*** Begin section ***
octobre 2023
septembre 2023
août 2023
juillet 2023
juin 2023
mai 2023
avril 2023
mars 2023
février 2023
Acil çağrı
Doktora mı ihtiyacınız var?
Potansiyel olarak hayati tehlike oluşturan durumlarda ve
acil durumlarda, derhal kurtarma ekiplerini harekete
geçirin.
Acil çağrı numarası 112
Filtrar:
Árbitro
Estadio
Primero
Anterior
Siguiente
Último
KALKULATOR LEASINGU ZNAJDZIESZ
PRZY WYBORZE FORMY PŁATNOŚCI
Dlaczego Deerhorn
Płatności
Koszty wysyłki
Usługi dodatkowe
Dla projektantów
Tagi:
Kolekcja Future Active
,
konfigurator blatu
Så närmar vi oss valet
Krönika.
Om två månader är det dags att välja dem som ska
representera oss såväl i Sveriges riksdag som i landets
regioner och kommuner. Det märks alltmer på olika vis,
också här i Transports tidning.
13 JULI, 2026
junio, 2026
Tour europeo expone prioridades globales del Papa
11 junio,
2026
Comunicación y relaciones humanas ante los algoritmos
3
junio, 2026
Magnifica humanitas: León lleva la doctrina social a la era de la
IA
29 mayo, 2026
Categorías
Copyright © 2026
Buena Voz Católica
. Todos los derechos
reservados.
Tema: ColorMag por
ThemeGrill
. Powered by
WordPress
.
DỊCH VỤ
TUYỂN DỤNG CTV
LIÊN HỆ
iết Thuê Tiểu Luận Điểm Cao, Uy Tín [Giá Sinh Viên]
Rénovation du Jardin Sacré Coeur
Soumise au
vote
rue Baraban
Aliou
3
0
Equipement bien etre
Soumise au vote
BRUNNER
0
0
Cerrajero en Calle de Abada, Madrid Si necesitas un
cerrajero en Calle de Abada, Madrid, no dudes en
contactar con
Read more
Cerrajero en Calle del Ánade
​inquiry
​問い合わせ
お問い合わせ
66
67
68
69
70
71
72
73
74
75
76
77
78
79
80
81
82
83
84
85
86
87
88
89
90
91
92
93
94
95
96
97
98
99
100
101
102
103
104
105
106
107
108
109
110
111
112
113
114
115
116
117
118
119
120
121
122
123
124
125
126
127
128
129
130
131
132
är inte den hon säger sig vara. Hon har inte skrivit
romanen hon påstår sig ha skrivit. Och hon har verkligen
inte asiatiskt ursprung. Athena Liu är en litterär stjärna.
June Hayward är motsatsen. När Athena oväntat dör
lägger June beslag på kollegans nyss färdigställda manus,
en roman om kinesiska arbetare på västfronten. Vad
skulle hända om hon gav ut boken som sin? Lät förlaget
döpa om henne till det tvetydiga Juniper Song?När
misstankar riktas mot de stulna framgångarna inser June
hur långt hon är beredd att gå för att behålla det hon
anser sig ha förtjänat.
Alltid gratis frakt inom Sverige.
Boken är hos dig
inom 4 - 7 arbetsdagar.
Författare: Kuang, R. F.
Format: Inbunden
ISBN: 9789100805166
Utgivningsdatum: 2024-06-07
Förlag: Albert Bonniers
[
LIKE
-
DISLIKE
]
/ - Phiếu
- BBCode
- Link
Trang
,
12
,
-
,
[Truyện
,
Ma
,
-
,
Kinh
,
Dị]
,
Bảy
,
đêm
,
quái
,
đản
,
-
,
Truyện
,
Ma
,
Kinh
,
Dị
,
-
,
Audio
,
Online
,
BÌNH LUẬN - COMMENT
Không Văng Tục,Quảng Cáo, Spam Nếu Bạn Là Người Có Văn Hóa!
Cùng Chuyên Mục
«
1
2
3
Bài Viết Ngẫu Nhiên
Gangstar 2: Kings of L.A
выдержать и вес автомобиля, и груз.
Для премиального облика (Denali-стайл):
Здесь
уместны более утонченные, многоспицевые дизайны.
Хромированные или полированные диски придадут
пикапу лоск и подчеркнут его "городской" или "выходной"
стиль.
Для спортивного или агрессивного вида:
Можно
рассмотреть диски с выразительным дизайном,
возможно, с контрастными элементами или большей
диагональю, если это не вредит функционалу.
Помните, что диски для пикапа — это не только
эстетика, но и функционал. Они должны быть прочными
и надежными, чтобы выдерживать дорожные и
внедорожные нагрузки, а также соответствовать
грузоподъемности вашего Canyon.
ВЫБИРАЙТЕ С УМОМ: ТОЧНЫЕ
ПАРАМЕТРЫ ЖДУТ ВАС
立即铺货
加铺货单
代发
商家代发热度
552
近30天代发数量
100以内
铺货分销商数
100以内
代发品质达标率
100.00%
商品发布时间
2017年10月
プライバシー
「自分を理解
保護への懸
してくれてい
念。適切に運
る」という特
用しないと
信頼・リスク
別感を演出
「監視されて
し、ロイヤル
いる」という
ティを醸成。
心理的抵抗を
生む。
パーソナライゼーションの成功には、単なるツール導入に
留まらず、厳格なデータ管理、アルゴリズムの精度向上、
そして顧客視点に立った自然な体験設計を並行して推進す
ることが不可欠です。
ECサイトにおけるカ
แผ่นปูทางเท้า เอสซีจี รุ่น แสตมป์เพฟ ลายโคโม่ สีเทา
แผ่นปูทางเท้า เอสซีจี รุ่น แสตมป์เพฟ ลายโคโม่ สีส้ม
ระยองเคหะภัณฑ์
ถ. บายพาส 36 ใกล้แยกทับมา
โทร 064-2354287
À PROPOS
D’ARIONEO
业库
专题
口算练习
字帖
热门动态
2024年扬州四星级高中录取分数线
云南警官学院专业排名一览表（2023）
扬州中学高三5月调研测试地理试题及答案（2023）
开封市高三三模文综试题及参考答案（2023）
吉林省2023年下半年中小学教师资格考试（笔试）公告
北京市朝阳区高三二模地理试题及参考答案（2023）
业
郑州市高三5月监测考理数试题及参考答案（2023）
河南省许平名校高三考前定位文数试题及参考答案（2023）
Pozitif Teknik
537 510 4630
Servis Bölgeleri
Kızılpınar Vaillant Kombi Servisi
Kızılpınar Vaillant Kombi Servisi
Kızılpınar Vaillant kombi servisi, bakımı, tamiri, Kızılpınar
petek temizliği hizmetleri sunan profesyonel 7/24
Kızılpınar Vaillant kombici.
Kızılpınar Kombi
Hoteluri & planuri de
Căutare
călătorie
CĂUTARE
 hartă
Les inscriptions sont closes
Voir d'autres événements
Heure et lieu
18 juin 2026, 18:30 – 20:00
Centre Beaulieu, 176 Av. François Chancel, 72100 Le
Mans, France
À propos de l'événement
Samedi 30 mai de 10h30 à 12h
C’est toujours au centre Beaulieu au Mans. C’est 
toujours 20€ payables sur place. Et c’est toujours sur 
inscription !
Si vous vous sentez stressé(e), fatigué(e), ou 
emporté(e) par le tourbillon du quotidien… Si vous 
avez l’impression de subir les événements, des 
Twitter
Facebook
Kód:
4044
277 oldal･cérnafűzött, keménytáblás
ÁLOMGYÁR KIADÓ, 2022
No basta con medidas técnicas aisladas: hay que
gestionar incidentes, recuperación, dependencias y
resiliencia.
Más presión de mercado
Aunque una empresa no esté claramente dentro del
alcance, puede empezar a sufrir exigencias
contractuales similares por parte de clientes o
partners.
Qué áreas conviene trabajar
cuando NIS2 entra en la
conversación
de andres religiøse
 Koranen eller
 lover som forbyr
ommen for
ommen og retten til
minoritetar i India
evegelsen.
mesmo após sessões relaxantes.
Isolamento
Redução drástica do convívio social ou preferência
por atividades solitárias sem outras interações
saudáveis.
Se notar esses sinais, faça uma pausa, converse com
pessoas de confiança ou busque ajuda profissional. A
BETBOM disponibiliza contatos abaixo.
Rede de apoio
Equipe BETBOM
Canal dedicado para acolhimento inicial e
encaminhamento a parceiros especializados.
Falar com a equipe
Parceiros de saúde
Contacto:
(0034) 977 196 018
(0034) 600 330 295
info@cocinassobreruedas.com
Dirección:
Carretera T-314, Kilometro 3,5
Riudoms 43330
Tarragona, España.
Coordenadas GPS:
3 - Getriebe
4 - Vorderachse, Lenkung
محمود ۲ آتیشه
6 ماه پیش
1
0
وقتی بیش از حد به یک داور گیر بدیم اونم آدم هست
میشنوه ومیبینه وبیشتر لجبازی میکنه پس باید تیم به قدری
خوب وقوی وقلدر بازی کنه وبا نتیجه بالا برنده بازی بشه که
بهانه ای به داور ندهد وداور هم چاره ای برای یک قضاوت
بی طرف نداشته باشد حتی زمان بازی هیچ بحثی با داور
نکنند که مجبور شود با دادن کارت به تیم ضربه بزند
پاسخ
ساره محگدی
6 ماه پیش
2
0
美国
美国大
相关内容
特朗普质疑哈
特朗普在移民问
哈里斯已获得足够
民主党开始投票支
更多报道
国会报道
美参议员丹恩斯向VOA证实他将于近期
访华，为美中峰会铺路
*** End section ***
● Required action
Pull out each line in the data above that contains the word "durumlarda". Case counts.

● Exercise response
Potansiyel olarak hayati tehlike oluşturan durumlarda ve
acil durumlarda, derhal kurtarma ekiplerini harekete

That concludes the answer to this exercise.